*** Trecho do documento

O PLURAL DAS PALAVRAS TERMINADAS EM "ÃO"

O plural em “ÃO”

As diferentes formas de plural das palavras terminadas em “-ão” têm sua explicação no latim.

Quantas e quantas vezes estacamos diante de palavras terminadas em “ão” quando precisamos colocá-las no plural? Não há que se preocupar com isso. É fenômeno natural a todos, independentemente do nível de escolaridade. Digamos que, modernamente, essa dificuldade é resultado da supressão na escola de duas disciplinas que faziam parte da grade curricular das gerações anteriores: Latim e Gramática Histórica.

Com o intuito estrábico de querer adaptar os conteúdos e a escola à vida profissional, perdemos algumas disciplinas que também ajudavam a criar aquilo a que, penso, a Escola se destina: propiciar capacidade reflexiva e crítica. Não se cria cidadãos críticos com facilidades ou pretexto de que a Escola tem de formar o cidadão para aquilo que ele vai usar profissionalmente no dia a dia.

******

- Objetivo da tarefa: Extraia por inteiro o texto acima sobre o plural das palavras terminadas em “ão”, sem mudar nada.

*** Dados de origem

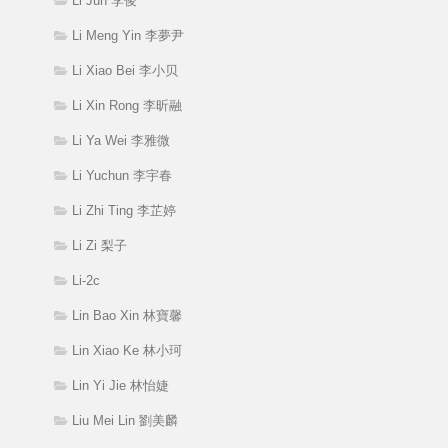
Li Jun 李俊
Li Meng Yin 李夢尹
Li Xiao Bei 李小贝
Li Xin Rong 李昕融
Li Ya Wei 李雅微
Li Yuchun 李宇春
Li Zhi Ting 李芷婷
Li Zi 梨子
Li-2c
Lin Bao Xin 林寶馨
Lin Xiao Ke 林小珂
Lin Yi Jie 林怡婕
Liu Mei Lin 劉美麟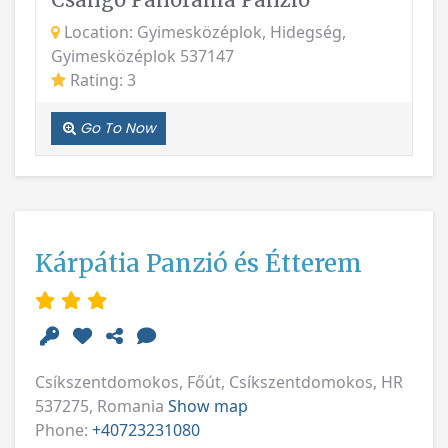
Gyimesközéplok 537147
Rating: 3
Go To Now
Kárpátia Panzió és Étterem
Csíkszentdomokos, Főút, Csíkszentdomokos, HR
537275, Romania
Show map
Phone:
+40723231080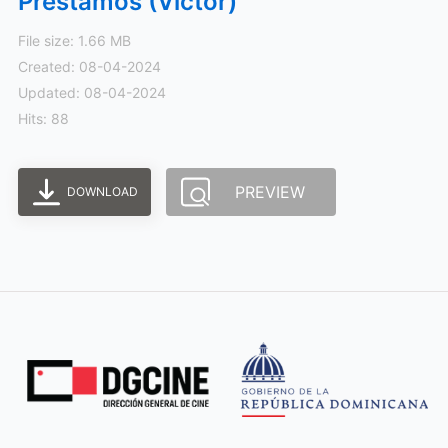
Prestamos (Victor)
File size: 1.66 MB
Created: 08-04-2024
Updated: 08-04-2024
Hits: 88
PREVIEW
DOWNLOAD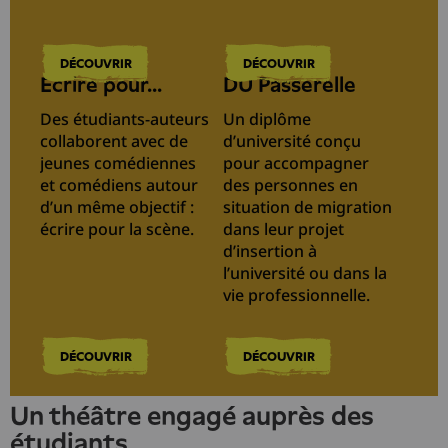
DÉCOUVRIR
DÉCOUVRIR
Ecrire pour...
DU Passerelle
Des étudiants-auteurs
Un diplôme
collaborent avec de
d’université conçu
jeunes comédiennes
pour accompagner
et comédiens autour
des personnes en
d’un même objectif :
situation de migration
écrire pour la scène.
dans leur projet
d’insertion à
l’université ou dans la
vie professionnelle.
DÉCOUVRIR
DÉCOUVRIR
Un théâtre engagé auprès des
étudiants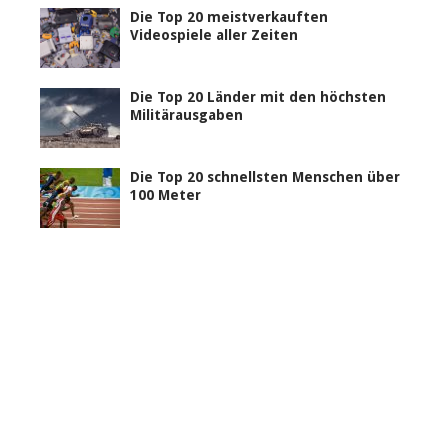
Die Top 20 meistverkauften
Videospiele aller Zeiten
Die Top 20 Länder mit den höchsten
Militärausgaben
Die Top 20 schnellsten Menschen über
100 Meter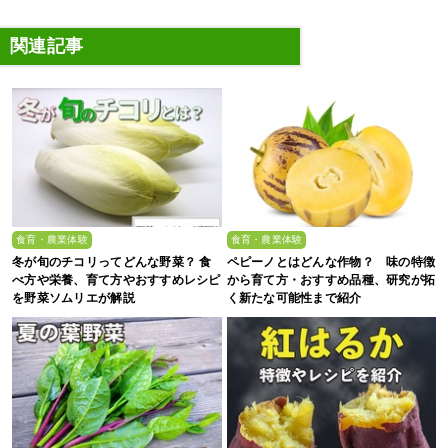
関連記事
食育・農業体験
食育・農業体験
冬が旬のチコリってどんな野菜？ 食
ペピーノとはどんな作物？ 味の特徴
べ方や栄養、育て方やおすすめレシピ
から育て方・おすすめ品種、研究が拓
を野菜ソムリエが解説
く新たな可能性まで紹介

******

- Sua resposta:
O PLURAL DAS PALAVRAS TERMINADAS EM "ÃO"

O plural em “ÃO”

As diferentes formas de plural das palavras terminadas em “-ão” têm sua explicação no latim.

Quantas e quantas vezes estacamos diante de palavras terminadas em “ão” quando precisamos colocá-las no plural? Não há que se preocupar com isso. É fenômeno natural a todos, independentemente do nível de escolaridade. Digamos que, modernamente, essa dificuldade é resultado da supressão na escola de duas disciplinas que faziam parte da grade curricular das gerações anteriores: Latim e Gramática Histórica.

Com o intuito estrábico de querer adaptar os conteúdos e a escola à vida profissional, perdemos algumas disciplinas que também ajudavam a criar aquilo a que, penso, a Escola se destina: propiciar capacidade reflexiva e crítica. Não se cria cidadãos críticos com facilidades ou pretexto de que a Escola tem de formar o cidadão para aquilo que ele vai usar profissionalmente no dia a dia.